Im Jahre 1991 feierte man das 100-jährige Bestehen mit einem großen Fest. Um die Jahrtausendwende lief das umfassende Förderprogramm aus. Man hat inzwischen deshalb auch einen Verein (Leben-Lernen-Arbeiten) gegründet, der einen Teil der ausgebildeten Frauen weiter betreut und sie in Teilzeitarbeit vermittelt. So stehen tageweise die jungen Frauen als Hauswirtschaftshilfen zur Verfügung, wenn man beispielsweise ein großes Fest feiert oder wenn es gilt, die Mutter zu vertreten, weil diese in eine Kur ist.

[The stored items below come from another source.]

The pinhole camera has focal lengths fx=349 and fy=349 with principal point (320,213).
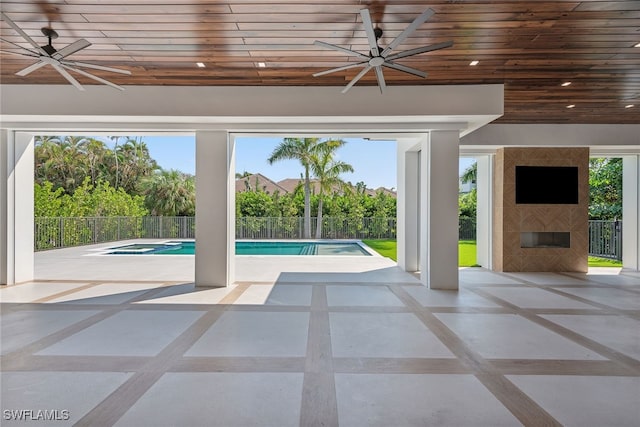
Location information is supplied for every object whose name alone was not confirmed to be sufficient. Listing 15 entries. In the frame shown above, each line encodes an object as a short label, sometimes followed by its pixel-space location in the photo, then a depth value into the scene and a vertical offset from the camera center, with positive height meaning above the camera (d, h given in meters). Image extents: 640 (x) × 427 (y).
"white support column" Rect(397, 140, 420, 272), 8.47 +0.15
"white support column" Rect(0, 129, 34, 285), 6.66 +0.19
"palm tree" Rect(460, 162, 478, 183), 20.59 +2.52
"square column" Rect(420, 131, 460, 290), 6.51 +0.13
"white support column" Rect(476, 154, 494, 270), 8.89 +0.16
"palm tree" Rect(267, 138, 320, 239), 17.00 +3.18
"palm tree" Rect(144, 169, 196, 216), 19.77 +1.12
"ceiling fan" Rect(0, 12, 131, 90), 4.16 +2.00
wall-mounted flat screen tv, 8.46 +0.78
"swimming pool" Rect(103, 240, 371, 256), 13.17 -1.33
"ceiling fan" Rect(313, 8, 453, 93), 3.53 +1.96
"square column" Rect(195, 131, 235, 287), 6.64 +0.21
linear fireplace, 8.55 -0.56
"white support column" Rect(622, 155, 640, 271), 8.97 +0.06
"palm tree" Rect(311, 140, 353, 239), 17.02 +2.47
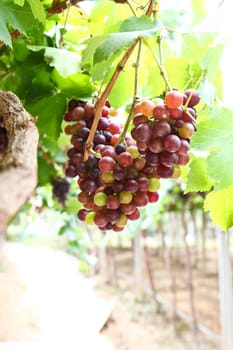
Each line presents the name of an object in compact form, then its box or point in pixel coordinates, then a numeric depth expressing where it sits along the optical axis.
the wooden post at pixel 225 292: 2.84
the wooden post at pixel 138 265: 5.60
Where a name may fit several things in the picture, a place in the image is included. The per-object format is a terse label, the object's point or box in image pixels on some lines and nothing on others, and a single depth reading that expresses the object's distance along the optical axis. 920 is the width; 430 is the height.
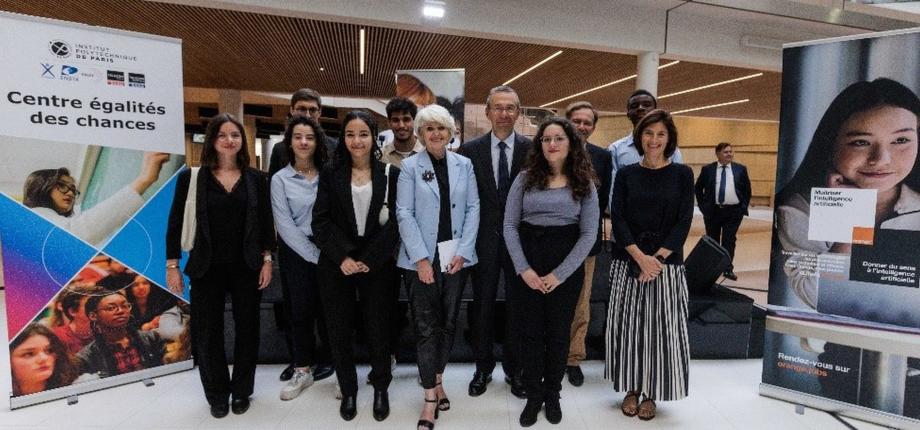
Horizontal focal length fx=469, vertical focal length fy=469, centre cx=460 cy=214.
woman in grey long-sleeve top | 2.34
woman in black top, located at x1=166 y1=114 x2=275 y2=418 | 2.43
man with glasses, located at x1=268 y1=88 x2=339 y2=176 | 2.94
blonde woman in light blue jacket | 2.37
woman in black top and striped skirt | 2.45
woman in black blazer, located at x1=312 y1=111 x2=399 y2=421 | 2.36
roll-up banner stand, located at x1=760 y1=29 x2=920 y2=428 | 2.50
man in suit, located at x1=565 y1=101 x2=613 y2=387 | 2.91
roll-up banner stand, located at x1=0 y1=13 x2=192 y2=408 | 2.54
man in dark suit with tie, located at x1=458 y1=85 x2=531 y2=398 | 2.63
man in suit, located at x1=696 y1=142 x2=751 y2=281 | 6.20
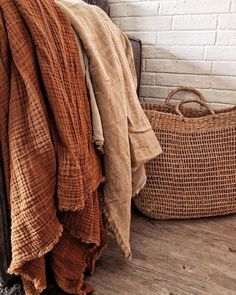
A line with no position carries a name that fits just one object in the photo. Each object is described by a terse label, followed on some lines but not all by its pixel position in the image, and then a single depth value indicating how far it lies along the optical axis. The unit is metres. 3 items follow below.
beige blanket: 0.73
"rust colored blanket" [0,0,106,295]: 0.57
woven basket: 1.11
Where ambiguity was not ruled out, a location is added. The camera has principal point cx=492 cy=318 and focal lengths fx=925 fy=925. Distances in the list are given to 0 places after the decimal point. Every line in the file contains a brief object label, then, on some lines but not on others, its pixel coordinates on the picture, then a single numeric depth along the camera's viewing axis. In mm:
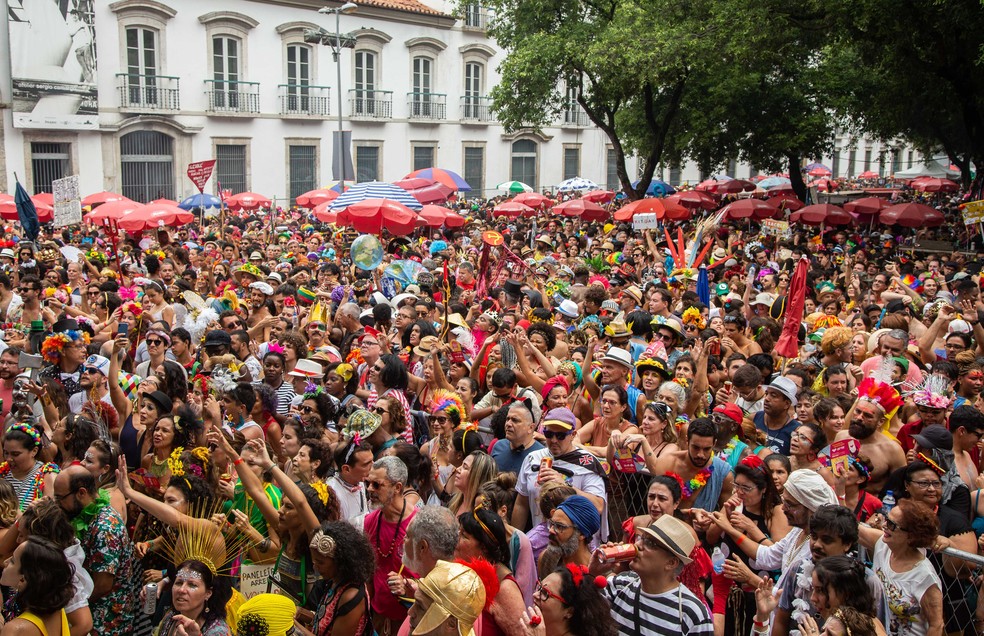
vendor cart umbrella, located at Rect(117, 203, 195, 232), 16688
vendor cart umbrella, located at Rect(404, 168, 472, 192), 24903
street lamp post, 23766
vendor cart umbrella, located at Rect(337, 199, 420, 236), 15109
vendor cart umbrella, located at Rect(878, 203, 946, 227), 20031
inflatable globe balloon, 12459
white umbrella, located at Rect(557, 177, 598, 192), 31969
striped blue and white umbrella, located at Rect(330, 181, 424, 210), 15849
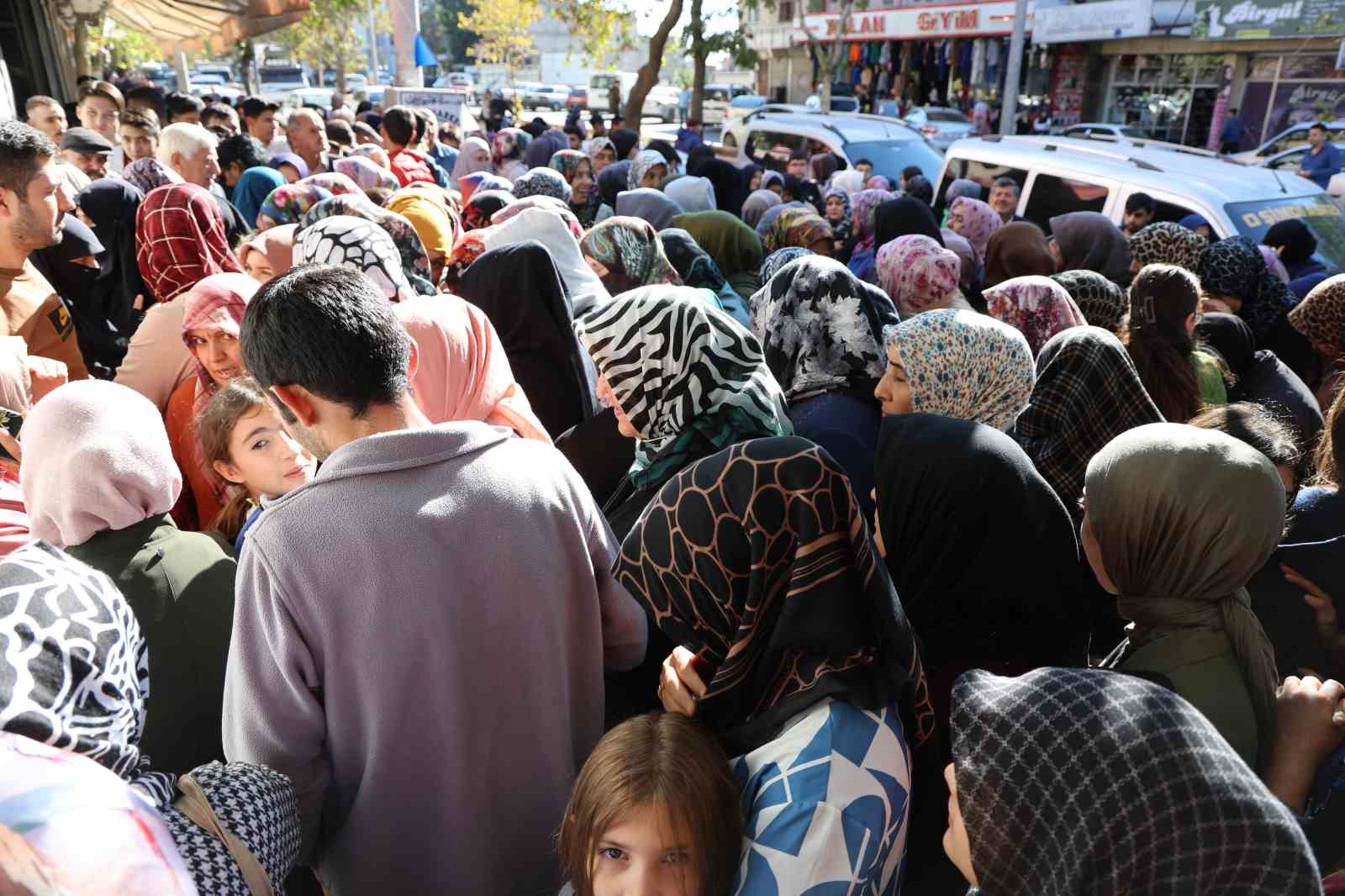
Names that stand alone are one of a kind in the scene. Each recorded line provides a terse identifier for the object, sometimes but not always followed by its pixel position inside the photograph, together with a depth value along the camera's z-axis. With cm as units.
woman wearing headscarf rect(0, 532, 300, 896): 100
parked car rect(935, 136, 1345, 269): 623
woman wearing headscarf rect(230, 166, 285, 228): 641
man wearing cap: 600
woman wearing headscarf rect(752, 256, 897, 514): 310
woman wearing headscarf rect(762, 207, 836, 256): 559
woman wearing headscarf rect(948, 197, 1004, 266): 673
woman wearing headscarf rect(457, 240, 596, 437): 357
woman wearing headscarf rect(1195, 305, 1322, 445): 365
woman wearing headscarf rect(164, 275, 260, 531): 285
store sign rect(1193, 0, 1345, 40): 1739
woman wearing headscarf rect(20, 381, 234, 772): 186
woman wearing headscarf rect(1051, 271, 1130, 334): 431
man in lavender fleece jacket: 153
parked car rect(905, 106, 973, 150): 2064
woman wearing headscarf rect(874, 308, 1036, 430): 284
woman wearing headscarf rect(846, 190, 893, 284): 589
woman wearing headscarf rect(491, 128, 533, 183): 962
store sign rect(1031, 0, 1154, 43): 2089
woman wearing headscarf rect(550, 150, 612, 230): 813
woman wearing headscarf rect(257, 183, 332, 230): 504
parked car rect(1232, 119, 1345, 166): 1505
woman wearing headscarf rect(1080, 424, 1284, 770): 175
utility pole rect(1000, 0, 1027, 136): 1694
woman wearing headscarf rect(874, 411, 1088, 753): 192
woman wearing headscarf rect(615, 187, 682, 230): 625
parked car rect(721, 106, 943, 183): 1170
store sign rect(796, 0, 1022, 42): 2625
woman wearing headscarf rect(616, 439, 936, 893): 134
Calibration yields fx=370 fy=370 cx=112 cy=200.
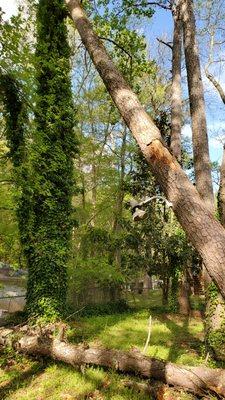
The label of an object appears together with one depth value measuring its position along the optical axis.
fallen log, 6.86
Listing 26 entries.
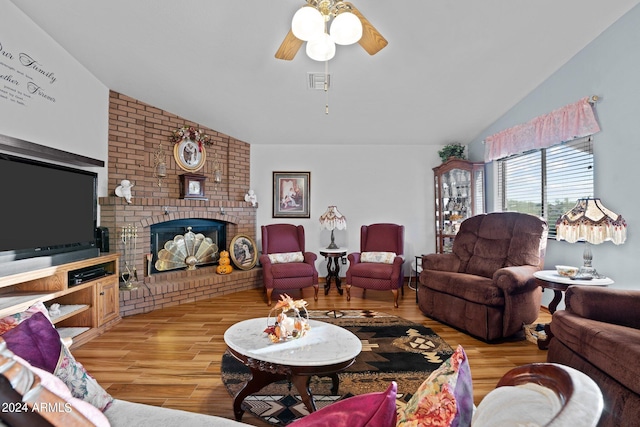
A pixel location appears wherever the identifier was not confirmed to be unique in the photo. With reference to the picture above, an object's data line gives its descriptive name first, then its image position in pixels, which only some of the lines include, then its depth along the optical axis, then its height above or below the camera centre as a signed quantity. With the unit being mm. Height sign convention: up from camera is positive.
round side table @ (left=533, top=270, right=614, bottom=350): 2484 -503
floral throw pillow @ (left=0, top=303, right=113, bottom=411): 993 -412
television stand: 2355 -594
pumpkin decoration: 4742 -676
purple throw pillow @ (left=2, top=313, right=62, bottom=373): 974 -383
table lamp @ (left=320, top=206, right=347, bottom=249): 4941 -49
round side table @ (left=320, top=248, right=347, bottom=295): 4711 -586
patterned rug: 1969 -1098
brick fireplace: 3750 +170
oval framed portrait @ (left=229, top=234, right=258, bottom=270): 4953 -525
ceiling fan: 1715 +1094
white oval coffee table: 1703 -737
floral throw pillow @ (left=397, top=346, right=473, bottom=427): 651 -379
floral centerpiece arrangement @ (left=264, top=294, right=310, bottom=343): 1950 -664
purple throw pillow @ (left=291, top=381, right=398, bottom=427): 644 -399
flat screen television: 2340 +35
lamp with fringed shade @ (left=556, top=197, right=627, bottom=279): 2418 -68
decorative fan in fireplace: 4430 -483
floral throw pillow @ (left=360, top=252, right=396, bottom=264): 4508 -549
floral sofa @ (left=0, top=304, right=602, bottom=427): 562 -386
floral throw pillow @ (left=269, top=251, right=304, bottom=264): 4570 -559
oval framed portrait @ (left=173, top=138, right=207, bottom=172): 4477 +880
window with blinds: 3344 +440
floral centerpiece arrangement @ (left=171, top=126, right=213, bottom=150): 4449 +1142
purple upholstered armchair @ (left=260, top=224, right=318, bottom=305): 4203 -579
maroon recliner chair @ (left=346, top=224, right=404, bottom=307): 4039 -578
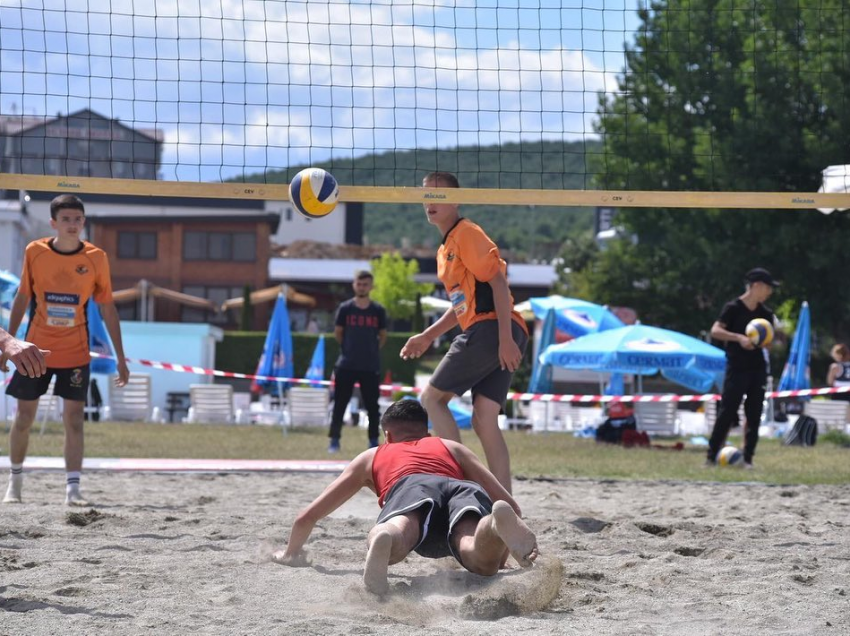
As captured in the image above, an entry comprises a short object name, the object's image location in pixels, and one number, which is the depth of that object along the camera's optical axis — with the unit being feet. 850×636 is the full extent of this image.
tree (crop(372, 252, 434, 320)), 186.09
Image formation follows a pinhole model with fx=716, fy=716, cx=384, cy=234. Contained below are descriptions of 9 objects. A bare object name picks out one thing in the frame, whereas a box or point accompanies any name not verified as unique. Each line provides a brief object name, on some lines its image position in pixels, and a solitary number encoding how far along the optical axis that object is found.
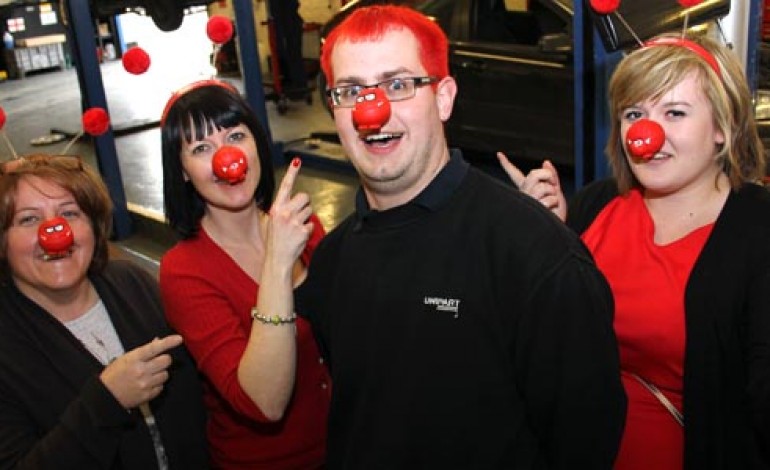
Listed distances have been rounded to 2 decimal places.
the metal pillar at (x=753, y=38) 2.57
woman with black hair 1.59
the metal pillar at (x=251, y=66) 5.91
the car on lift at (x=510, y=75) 4.50
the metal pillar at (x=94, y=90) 5.03
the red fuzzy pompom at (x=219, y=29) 2.22
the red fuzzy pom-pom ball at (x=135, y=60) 2.12
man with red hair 1.20
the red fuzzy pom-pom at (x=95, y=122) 2.11
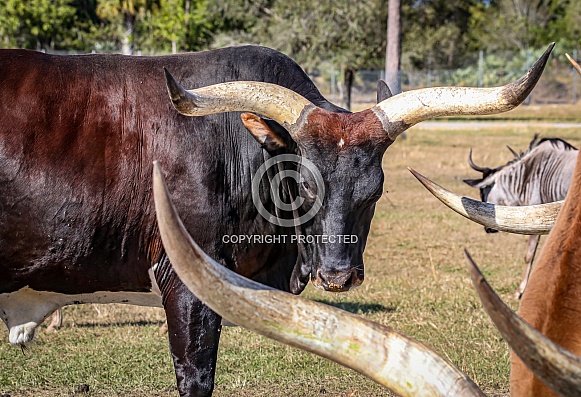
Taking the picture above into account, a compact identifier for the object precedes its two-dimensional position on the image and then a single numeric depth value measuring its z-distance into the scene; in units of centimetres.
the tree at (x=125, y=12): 3338
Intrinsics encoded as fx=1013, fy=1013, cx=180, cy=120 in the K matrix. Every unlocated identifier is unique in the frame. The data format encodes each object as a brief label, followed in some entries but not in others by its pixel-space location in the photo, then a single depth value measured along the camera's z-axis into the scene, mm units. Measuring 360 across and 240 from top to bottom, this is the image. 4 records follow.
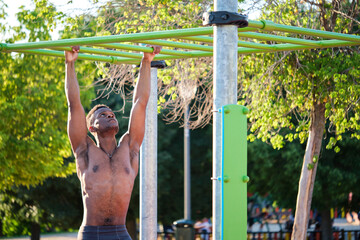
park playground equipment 6860
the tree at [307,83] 14347
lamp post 27272
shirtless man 6884
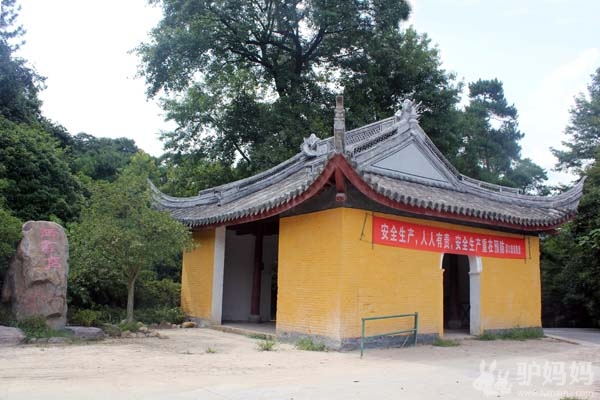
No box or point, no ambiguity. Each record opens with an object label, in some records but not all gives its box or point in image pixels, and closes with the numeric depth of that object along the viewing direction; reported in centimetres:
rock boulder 881
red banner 923
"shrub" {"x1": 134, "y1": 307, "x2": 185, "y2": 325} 1155
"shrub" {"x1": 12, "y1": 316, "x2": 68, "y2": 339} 844
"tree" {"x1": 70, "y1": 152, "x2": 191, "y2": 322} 938
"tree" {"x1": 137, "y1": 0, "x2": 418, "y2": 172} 1927
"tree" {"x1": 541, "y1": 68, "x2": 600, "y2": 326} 1477
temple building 866
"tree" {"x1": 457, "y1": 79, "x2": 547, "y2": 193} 3066
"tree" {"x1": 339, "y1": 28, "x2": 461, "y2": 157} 2095
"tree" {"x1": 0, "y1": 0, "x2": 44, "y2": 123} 1731
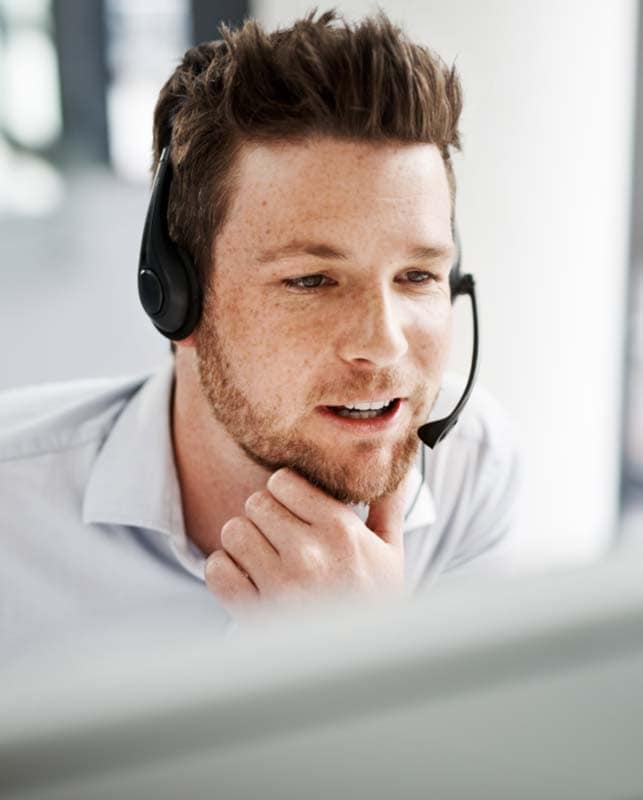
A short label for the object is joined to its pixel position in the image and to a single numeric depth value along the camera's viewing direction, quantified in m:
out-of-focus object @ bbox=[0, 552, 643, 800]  0.28
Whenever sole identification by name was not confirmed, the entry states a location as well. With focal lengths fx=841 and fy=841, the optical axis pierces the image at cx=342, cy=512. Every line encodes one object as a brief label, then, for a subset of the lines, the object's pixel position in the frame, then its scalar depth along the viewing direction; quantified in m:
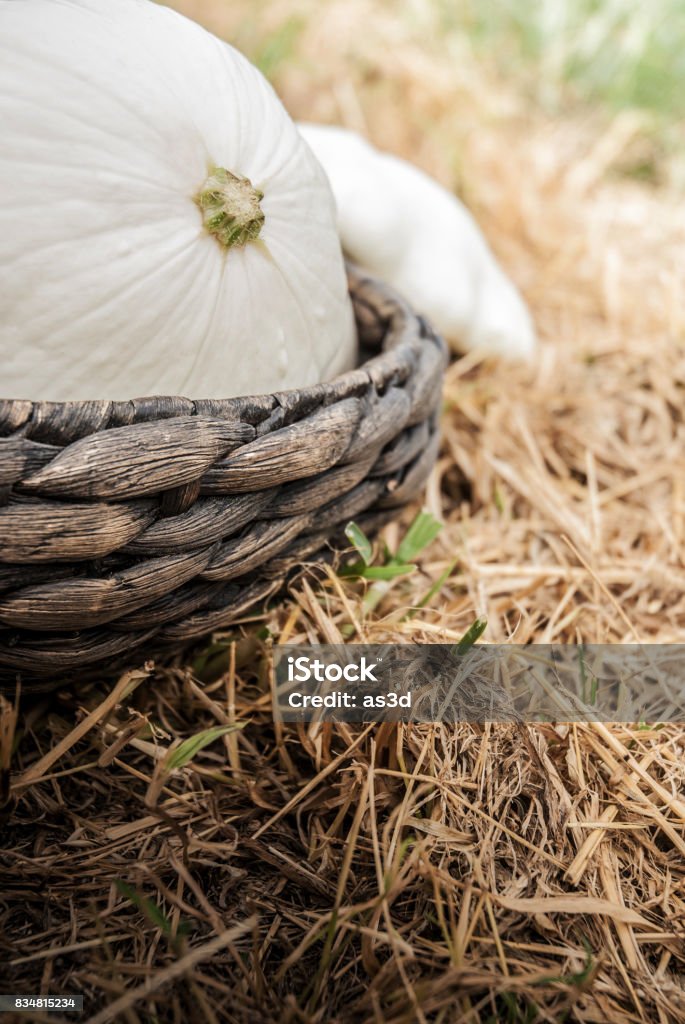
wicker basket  0.56
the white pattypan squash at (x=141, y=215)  0.63
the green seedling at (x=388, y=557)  0.81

Haushaltungsschule St. Elisabeth rechts unten, 1910 noch mitten in den Weinbergen. Heute ist durch den inzwischen über einhundert jährigen Baumbestand und die dichte Besiedlung die Sicht weitgehend eingeschränkt - Archiv Hans Sigmund

Auf alten Fotos ist noch die topografische Situation ersichtlich, die zur Zeit der Errichtung der Haushaltsschule im Immental vorhanden war. Damals, im Jahre 1899, wurden noch Reben sowohl an den Hängen als auch bis hinunter an die Stadtstraße angebaut. Nur wenige Villen standen schon an den Schlossberghängen. Das Gewann Längenhard trägt heute statt den Weinbergen eine oft mehrstöckige (Terrassen-) Wohnbebauung. Es steht aber noch das alte, zu Wohnzwecken umgebaute Ökonomiegebäude hinter dem Schulgebäude am sogenannten Hexenwegle, einem Fußweg, der die Längenhard- mit der Wintererstraße verbindet.